The two projects, however, do not have to collide. Legally, there are at least two ways to avoid a clash. The Appellate Division could use the full judgment to identify only the core features of the caretaker system as basic structure—neutrality, a limited non-legislative mandate, and a 90-day time limit with a narrow extension—while leaving appointment of the chief adviser to politics. That would provide parliament and the referendum space to adopt the July charter's committee-based model. Alternatively, the caretaker provisions of the charter could first be implemented through ordinary constitutional law operating "subject to the 13th Amendment," treating the charter as a political code of practice rather than an immediate textual rewrite of Chapter IIA.
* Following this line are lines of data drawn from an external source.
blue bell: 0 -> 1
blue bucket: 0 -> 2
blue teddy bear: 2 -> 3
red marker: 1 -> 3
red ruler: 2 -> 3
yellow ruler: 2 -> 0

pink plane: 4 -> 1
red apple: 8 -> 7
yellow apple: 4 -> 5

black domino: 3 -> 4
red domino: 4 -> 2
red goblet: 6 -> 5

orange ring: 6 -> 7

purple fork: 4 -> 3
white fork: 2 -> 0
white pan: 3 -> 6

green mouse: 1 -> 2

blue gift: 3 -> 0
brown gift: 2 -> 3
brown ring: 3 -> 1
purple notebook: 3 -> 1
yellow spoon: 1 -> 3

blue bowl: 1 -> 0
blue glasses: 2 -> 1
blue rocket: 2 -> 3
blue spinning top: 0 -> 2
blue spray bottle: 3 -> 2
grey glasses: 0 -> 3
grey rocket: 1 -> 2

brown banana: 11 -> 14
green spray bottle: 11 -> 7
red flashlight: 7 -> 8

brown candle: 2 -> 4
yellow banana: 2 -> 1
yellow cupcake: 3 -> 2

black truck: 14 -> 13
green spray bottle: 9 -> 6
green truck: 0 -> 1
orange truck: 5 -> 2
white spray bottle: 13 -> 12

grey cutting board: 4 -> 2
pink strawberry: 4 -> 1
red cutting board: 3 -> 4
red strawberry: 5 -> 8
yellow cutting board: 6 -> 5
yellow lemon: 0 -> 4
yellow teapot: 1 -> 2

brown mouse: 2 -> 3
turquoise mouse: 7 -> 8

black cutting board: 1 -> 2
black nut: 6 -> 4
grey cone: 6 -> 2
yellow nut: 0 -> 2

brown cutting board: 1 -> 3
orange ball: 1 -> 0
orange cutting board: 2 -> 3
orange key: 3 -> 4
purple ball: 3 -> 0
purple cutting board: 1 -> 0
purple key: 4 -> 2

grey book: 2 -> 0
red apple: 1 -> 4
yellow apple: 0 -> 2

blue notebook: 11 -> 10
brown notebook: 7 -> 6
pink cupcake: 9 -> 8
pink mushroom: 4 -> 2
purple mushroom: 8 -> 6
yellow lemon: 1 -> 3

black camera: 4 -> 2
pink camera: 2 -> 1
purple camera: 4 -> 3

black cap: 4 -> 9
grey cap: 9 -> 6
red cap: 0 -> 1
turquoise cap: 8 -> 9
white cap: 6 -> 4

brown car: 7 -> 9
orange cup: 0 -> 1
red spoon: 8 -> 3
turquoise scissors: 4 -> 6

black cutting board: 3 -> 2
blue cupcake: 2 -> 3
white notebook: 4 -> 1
Politically, Bangladesh is now running two projects of constitutional legitimacy. One is led by judges trying to undo the damage of an earlier court and a discredited partisan decade. The other is driven by a fragile multi-party compromise embodied in the July charter and about to be tested in a binary referendum. Unless the interim government, the main parties, and the court treat both the charter and the forthcoming judgment as starting points, rather than sacred texts, the country risks moving from one era of constitutional conflict into another. After years of arguing over whether there should be a caretaker government at all, we may now be heading for a second argument over which caretaker government the constitution will actually permit.
Barrister Khan Khalid Adnan is advocate at the Supreme Court of Bangladesh, fellow at the Chartered Institute of Arbitrators, and head of the chamber at Khan Saifur Rahman and Associates in Dhaka.
Views expressed in this article are the author's own.